Samstag, 23. Januar 2021

Kindheit, Tove Ditlevsen

Was für ein phänomenales Buch! Die dänische Lyrikerin und Schriftstellerin Tove Ditlevsen (1917-1976), deren Werke in Dänemark zur Schullektüre gehören, hat dieses autobiografische Buch bereits 1967 veröffentlicht. Jetzt liegt es erstmals in deutscher Übersetzung vor als Teil der sog. Kopenhagen-Trilogie. Was für ein Geschenk!

Tove Ditlevsen wurde im Dezember 1917 in Kopenhagen geboren. Sie wächst mit ihrem älteren Bruder bei ihren Eltern im Arbeitermilieu in Armut auf. Es ist aber weniger die Armut, die ihr Leben erschwert, sondern das Gefühl ungeliebt und anders zu sein als alle anderen. Der Bruder ist der Augenstern des Vaters, sie ist ja nur ein Mädchen. Der Vater ist wortkarg, die Mutter kaltherzig und launisch. Tove bringt sich selbst vor dem Schuleintritt Lesen und Schreiben bei. Worte erschaffen eine eigene Welt in ihr, die sie vor allen anderen verbergen muss. An Lesestoff zu kommen ist schwer, die Mutter hält nichts davon. Aber der Vater liest. Dennoch darf auch er nicht wissen, dass Gedichte in Tove wachsen wie Girlanden. Sie schreibt die Gedichte auf und muss sie vor Spott verbergen. Tove träumt davon, eine berühmte Dichterin zu werden. Aber der Vater erklärt ihr, dass Mädchen nicht Dichter werden könnten.

„ …, und in meinem Inneren krochen lange, merkwürdige Wörter hervor und legten sich wie eine Schutzhülle über meine Seele. Ein Lied, ein Gedicht, etwas Linderndes, Rhythmisches und unendlich Melancholisches, das jedoch nie so leidvoll und traurig war, wie es der Rest des Tages unweigerlich sein würde. Wenn mich diese hellen Wogen von Wörtern durchströmten, wusste ich, dass meine Mutter mir nichts mehr anhaben konnte, denn in diesem Moment hörte sie auf, für mich von Bedeutung zu sein.“ (S. 8)

Ganz besonders und poetisch ist dieses Buch geschrieben.
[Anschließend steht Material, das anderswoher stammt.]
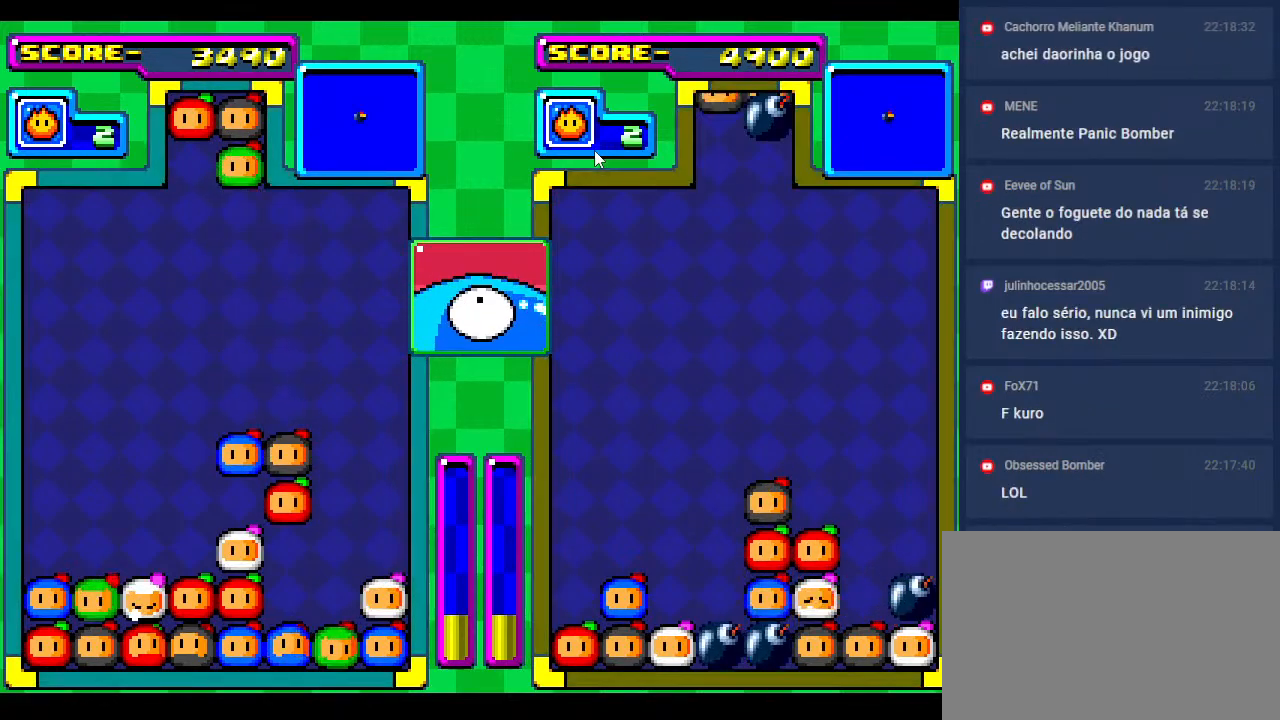
{"buttons": [], "events": [[17, "DPAD_DOWN", "down"], [300, "DPAD_DOWN", "up"]]}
Die äußere Welt ist kalt und verletzend, aber in Toves Seele existiert eine ganz eigene Zauberwelt voller Schönheit. Es ist schier unglaublich, wie ein Kind angesichts der schlimmen Demütigungen und Zurückweisungen eine solche Welt in sich erschaffen kann. Die Wirklichkeit interessiert sie nicht, der Welt draußen zeigt sie nur eine Fassade. Ihre Innenwelt ist das wahre Leben, obwohl es ausgedacht ist.

Neben der berührenden Kindheitsgeschichte legt Ditlevsen Zeugnis ab vom rauen Großstadtleben während der Weltwirtschaftskrise Anfang der 1930er Jahre. Der Alkoholismus ist weit verbreitet, Gewalt alltäglich, die Sozialdemokraten kämpfen für die Einführung des 8-Stundentags. Oft reicht das Geld nur für Tee und altes Gebäck. Diphterie geht um. Aus Toves Sicht sehen wir ein Frauenleben, das gesellschaftlich nichts gilt, das Stigma unehelicher Mutterschaft und den verwehrten Zugang zu Bildung.

Das Buch ist kurz, tief und direkt. Es enthält kein Wort zu viel. Es endet mit Toves Konfirmation. Die Autorin berichtet sehr dicht und unmittelbar von ihrer Kindheit. Ich hatte das Gefühl dabei zu sein. Besonders hervorzuheben ist auch die außerordentlich gelungene Übersetzung von Ursel Allenstein. Eine so besondere Sprache mit ihren treffenden Bildern und Gedichten zu übersetzen, ist eine große Kunst. Auch die Prosa schwingt wie ein Gedicht. Wunderschön! Eine echte Entdeckung.

Ein außergewöhnliches Buch einer beeindruckenden Frau, das an Sprachschönheit seinesgleichen sucht. Ich kann die folgenden Bände kaum erwarten! Könnte bitte jemand das Gesamtwerk Ditlevsens auf Deutsch herausbringen? Es ist dringend!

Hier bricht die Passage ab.